### TASK ITEM
Give the number of lines below that hold "thumb", and only that.
——
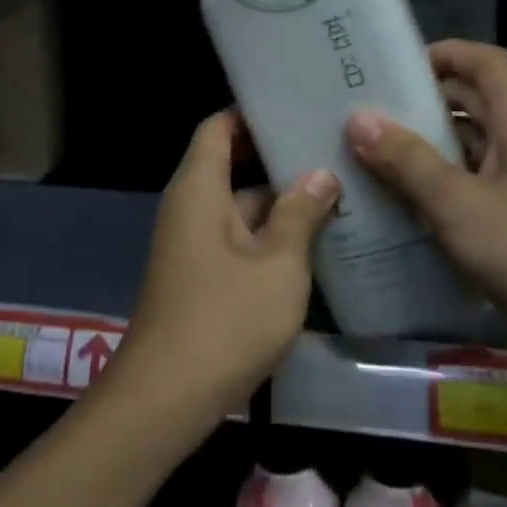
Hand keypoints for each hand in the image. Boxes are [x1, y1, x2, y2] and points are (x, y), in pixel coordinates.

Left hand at [115, 111, 339, 421]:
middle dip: (279, 160)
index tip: (296, 106)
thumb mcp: (278, 263)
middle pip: (232, 166)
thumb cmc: (226, 319)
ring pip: (240, 208)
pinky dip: (271, 237)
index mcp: (198, 189)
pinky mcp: (202, 279)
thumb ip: (301, 213)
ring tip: (338, 190)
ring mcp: (194, 246)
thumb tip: (321, 174)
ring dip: (281, 203)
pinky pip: (238, 241)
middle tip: (333, 148)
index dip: (252, 113)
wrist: (167, 399)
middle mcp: (191, 209)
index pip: (219, 128)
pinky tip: (316, 242)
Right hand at [344, 41, 506, 337]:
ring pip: (473, 150)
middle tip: (366, 114)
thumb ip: (407, 161)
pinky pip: (477, 189)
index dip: (444, 53)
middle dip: (423, 103)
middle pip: (475, 103)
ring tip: (372, 158)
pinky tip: (404, 208)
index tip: (392, 66)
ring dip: (429, 150)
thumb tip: (358, 118)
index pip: (485, 62)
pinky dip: (443, 189)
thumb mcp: (459, 204)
——
### EXERCISE OUTPUT
7